We get – again – a nursery rhyme being used, here it is the old lady who swallowed a fly, as a metaphor for the problems which are building up. There’s an exasperated rant at a “copycat clerk” from Barclay’s bank. Maybe they were refused a mortgage.
In the end “perhaps we’ll die” is the sinister refrain.
Third Party, Fire and Theft: No acoustic this time, we get a prepared piano (I think) and some evidence of the remaining post-punk influence in a staccato guitar backing and punch drum.* It’s the tale of (what may be) an insurance salesman who can’t perform for his wife, who is mocking him for it, and his fears of an adulterer coming to take his place. This seems to be confirmed by finding cigarette ash in the bed. Good job he has insurance.
There’s actually guitar feedback – a rarity with Momus – in the middle and it really works to represent the possible violence when the two men meet. Which doesn’t come to much as the narrator “can’t afford to sprain his wrist”, which of course a guitar player can’t. The last verse throws in references to Laura Ashley, Durex and Marlboro. This shows a desire to ground the story in the real world but as Momus would find later, it also proves to be a risky strategy to use brand names in such a twisted narrative.

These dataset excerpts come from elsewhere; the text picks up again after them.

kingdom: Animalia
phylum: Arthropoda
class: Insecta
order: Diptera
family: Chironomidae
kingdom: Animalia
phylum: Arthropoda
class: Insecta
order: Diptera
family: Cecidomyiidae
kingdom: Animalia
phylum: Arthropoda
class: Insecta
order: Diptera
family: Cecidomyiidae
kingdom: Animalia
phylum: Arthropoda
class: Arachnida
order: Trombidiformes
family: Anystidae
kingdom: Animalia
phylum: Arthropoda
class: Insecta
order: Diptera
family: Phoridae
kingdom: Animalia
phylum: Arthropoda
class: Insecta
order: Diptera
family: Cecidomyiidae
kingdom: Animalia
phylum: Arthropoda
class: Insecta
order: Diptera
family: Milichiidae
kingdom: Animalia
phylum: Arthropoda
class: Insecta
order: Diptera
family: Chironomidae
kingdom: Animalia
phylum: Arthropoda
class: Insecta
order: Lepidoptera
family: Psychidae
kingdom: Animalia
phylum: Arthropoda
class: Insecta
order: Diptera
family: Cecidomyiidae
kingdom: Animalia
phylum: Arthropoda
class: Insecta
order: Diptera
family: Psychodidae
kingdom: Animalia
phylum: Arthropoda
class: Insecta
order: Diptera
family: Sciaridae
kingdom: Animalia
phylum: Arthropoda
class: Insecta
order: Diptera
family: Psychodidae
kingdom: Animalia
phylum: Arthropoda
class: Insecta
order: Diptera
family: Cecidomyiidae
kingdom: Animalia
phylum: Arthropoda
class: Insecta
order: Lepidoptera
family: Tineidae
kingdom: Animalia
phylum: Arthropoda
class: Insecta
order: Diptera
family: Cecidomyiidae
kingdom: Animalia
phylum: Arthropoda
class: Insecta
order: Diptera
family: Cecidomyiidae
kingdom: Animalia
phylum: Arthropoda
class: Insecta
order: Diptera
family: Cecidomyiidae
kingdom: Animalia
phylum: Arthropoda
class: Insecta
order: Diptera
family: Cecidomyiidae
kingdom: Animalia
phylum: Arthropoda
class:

Hotel Marquis De Sade: The story of two middle class English boys and a middle class English girl having a threesome in a Mediterranean hotel. Calling it the Hotel Marquis De Sade is a little obvious, but makes the point as well as anything. Given Mr. Currie lived in Greece for a while, it’s easy to muse if this is autobiographical. It’s acoustic again, with some form of woodwind and backing vocals, as well as atmospheric effects, and very pretty, although the actual chorus of “beast with three backs” and associated “ba ba s” is rather grating. The highlight is the last minute where Momus goes all ASMR and whispers lines from the Wasteland, which is about imagining a third person being present. It’s spooky and by far the most memorable part of the EP for me.
The EP included the tag line: “First in a series of Immoral Tales and Imaginary Lives. Next: Momus sings the Old Testament to the new instruments.”
He did too. The first full Momus album Circus Maximus was released three months later, along similar lines musically and was indeed a concept album based on the Old Testament.
*I have no musical knowledge to speak of. If I say there’s a clarinet when it’s an oboe, live with it.